A narrativa de O Aprendiz traz Todd, estudante de uma high school na Califórnia, em meados da década de 1980, iniciando uma convivência com seu vizinho já idoso, um imigrante alemão chamado Kurt Dussander (Ian McKellen). Todd, na verdade, desconfia que Kurt é um ex-oficial nazista, criminoso de guerra que vive disfarçado nos Estados Unidos, acusação, claro, inicialmente refutada pelo vizinho. Ao, no entanto, se ver forçado a confirmar as suspeitas do jovem, o alemão passa a exercer sobre ele uma perigosa influência, com potencial para afetar toda a forma como Todd enxerga o mundo e se relaciona com as pessoas ao seu redor.
Trata-se, portanto, de um filme de monstros, ainda que humanos. Ou de um filme sobre a porção monstruosa que habita em cada homem. No nazista, tal porção emergiu e se desenvolveu no contexto do domínio de Hitler na Alemanha, mas, finda a guerra, ele teve que recalcá-la, abraçando o personagem do vizinho recluso e fragilizado pela idade. Em Todd, ela está ainda latente, esperando ser descoberta para vir à tona. A relação entre essas duas figuras permite tanto o despertar do nazista adormecido em Dussander – a cena em que ele, forçado pelo jovem, marcha com uma farda da SS dentro de casa é muito assustadora nesse sentido, além de reveladora do talento imenso de McKellen, que leva o personagem do constrangimento inicial (é, aliás, totalmente compreensível que o espectador sinta pena dele até esse momento, já que torturado psicologicamente por um adolescente impertinente) a um prazer sádico nascido da reconexão com seu passado –, quanto as primeiras manifestações de um fascismo monstruoso em Todd – o grande momento do personagem nesse sentido é aquele em que ele confronta o personagem do professor (David Schwimmer).

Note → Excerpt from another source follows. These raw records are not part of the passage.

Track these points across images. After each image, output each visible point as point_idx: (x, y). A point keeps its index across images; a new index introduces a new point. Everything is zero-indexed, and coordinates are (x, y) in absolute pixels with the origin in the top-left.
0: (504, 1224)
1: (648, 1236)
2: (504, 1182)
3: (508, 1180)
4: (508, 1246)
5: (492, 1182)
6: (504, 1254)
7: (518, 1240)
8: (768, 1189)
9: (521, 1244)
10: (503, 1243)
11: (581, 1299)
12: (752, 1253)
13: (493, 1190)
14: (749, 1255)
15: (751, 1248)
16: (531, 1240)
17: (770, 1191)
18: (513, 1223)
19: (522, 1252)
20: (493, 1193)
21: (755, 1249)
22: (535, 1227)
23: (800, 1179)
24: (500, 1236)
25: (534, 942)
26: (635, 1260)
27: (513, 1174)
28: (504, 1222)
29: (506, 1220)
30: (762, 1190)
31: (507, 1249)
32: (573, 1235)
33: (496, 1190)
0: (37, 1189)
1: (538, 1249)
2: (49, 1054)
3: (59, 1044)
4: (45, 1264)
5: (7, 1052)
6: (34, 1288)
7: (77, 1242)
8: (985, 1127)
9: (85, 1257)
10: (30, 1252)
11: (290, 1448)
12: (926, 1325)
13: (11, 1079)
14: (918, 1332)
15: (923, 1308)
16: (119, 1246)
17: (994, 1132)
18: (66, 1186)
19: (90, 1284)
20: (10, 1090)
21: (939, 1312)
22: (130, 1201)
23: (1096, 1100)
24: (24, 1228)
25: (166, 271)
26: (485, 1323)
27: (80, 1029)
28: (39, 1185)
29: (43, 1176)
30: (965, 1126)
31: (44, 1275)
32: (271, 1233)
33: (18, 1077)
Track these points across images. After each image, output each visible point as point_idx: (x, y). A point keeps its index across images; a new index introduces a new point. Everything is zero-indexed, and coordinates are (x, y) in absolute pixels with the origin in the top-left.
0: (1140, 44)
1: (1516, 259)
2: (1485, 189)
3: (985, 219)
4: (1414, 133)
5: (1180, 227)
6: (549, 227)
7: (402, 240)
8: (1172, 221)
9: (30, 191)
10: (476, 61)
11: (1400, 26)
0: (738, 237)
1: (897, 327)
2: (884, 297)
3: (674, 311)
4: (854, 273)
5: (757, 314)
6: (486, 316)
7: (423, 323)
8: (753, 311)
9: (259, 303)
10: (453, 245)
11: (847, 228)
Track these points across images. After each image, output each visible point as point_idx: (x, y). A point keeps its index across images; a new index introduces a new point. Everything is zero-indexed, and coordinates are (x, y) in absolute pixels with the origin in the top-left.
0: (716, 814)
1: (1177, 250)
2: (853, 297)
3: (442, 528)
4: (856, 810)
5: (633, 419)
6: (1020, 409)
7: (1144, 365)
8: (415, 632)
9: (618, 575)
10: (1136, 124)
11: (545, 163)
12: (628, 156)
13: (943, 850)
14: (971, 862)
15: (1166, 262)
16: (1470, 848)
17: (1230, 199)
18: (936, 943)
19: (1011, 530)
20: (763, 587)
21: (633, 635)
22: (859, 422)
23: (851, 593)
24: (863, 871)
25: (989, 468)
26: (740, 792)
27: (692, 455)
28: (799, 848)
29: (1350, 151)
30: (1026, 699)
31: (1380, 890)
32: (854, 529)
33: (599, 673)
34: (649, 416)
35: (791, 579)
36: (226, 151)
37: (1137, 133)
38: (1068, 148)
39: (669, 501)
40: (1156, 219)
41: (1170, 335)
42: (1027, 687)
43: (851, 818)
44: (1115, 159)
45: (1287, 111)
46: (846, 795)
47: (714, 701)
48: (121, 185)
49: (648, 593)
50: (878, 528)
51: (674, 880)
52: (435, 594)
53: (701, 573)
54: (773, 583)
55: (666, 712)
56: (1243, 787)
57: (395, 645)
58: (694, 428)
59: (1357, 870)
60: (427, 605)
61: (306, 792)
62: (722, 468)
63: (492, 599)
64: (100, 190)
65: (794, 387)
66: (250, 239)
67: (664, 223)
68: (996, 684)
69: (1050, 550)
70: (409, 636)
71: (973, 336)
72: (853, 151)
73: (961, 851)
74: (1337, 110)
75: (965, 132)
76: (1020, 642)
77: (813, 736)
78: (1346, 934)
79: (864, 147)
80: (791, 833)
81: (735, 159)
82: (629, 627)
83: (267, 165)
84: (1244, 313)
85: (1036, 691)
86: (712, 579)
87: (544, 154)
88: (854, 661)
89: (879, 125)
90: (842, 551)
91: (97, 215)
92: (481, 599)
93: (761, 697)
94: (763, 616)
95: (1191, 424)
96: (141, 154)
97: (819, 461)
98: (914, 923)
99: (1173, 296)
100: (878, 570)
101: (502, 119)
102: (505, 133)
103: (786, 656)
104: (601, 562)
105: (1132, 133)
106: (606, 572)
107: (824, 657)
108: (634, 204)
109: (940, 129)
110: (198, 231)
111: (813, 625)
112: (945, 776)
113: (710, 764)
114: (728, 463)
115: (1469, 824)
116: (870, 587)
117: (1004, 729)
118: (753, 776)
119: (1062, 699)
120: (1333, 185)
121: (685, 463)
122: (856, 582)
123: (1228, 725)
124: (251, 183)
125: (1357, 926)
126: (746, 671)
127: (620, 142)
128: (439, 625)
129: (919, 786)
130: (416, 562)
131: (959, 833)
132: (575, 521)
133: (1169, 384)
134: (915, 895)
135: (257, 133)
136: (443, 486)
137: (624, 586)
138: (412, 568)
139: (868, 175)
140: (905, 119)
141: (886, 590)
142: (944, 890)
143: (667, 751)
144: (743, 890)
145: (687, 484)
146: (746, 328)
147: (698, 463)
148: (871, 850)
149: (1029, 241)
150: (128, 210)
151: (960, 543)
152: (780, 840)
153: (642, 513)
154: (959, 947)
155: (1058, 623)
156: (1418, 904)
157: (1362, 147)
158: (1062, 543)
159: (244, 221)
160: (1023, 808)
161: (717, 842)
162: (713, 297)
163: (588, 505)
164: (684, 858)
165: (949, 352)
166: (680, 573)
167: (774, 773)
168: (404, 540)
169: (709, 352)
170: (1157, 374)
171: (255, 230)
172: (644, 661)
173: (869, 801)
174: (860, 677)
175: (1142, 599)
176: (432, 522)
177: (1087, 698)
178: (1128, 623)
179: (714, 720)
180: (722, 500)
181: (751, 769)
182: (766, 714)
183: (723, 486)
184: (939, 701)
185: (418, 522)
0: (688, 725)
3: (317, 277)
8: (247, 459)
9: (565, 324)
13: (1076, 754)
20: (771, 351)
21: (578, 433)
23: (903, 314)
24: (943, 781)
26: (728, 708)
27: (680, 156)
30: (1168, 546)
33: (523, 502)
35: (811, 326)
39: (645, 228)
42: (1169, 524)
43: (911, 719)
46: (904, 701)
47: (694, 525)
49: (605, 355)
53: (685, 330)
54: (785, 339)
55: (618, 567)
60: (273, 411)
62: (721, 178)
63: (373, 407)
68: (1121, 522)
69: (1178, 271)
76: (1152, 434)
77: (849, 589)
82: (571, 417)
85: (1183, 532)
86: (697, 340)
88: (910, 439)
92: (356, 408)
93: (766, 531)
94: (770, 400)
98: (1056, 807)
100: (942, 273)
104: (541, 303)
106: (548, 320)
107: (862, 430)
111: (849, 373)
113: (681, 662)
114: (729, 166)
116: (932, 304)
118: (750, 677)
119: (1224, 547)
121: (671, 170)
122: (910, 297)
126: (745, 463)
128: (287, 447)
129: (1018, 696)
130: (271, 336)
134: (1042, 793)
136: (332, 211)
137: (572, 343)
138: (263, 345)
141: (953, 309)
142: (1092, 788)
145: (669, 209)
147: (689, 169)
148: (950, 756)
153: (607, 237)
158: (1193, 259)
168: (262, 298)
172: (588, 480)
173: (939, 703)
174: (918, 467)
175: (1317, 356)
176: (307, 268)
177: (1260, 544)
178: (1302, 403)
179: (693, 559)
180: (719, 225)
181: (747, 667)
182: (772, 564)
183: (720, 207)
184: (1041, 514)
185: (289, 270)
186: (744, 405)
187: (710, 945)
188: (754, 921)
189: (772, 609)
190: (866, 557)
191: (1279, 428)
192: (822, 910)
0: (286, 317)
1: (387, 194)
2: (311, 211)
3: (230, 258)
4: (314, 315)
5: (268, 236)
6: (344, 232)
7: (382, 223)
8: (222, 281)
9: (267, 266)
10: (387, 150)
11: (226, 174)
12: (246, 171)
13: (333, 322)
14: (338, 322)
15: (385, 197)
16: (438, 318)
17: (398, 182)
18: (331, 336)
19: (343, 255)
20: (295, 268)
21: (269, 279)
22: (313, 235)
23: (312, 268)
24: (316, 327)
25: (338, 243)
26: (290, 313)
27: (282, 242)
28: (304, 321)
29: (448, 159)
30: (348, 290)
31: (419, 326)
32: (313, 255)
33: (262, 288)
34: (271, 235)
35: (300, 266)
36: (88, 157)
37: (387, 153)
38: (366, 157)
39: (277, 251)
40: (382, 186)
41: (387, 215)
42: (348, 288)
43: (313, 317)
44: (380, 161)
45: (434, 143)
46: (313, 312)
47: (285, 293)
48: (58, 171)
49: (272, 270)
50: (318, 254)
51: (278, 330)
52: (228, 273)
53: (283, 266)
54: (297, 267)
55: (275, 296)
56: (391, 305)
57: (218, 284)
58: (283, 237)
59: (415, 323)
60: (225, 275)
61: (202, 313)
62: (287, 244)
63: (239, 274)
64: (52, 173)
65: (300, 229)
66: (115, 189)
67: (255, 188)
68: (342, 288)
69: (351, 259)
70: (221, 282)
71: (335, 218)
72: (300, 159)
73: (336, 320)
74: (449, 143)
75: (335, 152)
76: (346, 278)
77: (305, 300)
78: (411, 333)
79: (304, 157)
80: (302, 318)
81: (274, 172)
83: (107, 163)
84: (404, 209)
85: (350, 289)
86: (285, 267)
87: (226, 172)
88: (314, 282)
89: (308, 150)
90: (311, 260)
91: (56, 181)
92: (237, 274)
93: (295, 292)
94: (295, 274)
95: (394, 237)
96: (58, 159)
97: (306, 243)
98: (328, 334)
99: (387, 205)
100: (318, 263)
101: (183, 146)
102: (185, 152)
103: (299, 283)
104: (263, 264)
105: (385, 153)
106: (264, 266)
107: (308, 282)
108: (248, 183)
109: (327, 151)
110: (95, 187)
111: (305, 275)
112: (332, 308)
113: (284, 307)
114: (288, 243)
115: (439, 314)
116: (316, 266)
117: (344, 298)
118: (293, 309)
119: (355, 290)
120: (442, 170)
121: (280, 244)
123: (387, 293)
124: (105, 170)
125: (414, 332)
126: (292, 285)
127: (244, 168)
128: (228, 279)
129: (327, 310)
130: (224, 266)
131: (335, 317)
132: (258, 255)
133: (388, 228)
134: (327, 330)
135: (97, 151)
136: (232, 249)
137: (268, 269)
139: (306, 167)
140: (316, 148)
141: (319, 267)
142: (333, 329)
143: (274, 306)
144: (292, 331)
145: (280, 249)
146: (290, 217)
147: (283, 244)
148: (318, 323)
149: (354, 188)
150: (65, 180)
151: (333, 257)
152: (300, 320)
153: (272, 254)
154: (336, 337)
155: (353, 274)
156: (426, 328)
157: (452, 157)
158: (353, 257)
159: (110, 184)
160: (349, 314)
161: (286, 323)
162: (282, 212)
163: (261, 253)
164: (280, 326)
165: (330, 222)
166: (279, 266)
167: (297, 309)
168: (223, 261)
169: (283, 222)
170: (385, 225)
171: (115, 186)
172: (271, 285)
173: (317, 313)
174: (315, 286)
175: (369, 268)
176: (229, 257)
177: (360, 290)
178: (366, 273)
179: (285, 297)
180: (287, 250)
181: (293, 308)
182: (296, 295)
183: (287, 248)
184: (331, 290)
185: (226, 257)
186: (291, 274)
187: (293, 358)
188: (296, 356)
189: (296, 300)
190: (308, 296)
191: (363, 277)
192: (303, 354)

O Aprendiz se inscreve, portanto, num longo histórico de filmes sobre o Holocausto e/ou a origem e a natureza do nazismo. Nesse último aspecto, aliás, mais do que um olhar rigorosamente histórico e que compreenda, por exemplo, noções como a de banalidade do mal – desenvolvida pela filósofa Hannah Arendt nos anos 60, para descrever o comportamento de homens que faziam parte da máquina de extermínio nazista sem propriamente sentirem prazer com seus atos nela, considerando-os mero exercício burocrático de um ofício –, é comum que o cinema prefira caminhos mais psicologizantes ou moralizantes para a questão, pensando tal ideologia simplesmente como algo demoníaco, naturalmente maléfico, e não construída e enraizada socialmente. O Aprendiz é um desses casos, em que o nazismo, como comentado, atua como uma força adormecida no protagonista, esperando para ser acordada. Felizmente, o filme de Singer é ao menos muito eficiente na realização de sua proposta.